§ **Description of the task**:
Without the pictures, give the listing below again exactly.

§ **Material shown**:

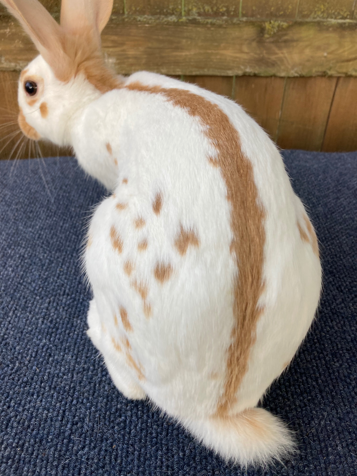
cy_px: 238
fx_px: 385
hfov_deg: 49.7
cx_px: 178
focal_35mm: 28
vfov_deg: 63.4
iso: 32
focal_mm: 3.99
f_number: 1.8
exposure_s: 1/121
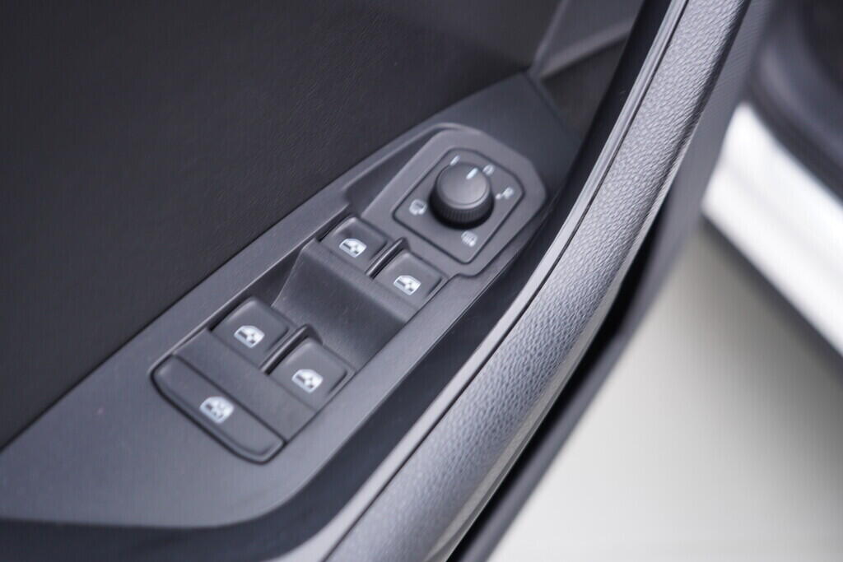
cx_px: 422
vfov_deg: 36.9
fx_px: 843
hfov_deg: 53.1
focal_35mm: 36
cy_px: 281
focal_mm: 24
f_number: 2.8
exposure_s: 1/40
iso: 200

§ **Expected answer**:
cy_px: 238
fx_px: 385
hfov_deg: 49.7
cx_px: 178
focal_35mm: 28
vfov_deg: 63.4
iso: 32
focal_mm: 3.99
f_number: 1.8
exposure_s: 1/121
cx_px: 422
vfov_deg: 36.9
fx_px: 843
hfov_deg: 53.1
focal_35mm: 36
cy_px: 281
focal_mm: 24
f_number: 2.8
exposure_s: 1/40
iso: 200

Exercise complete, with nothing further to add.